_Goal of the exercise_. Set down every line of the records below without alteration, omitting the pictures.

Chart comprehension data

*** Block opens ***

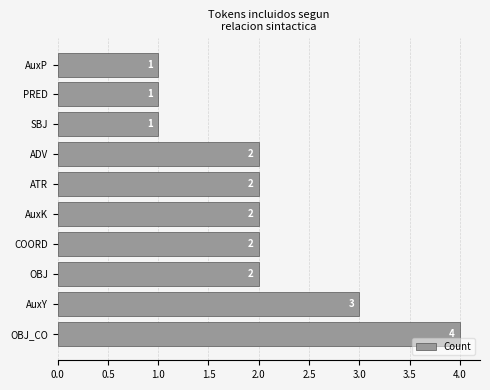

What is the sum of all values?

20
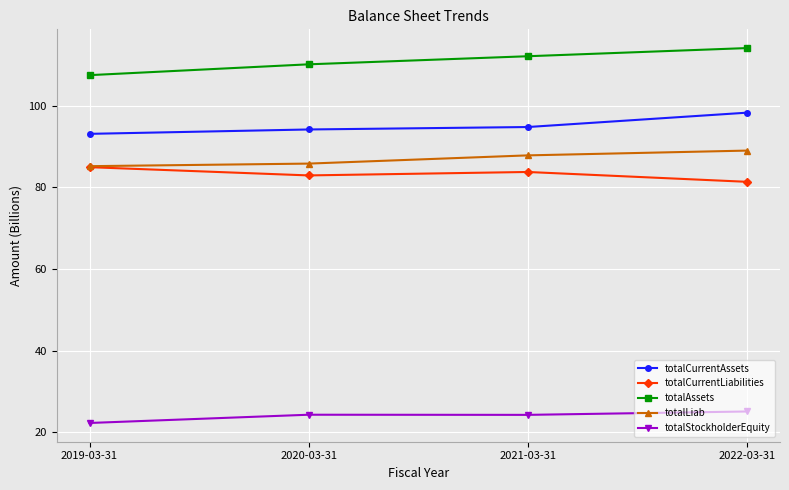

Is this an area chart (filled region under the line)?

No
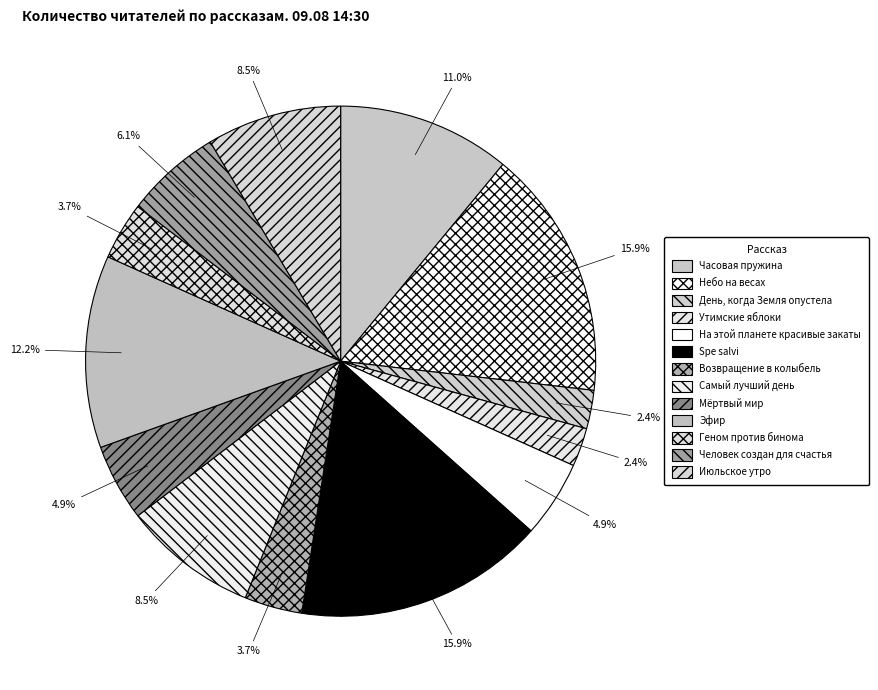

How many segments does this pie chart have?

13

*** Block closes ***

_Result of the task_.
What is the sum of all values?

20

Is this an area chart (filled region under the line)?

No

How many segments does this pie chart have?

13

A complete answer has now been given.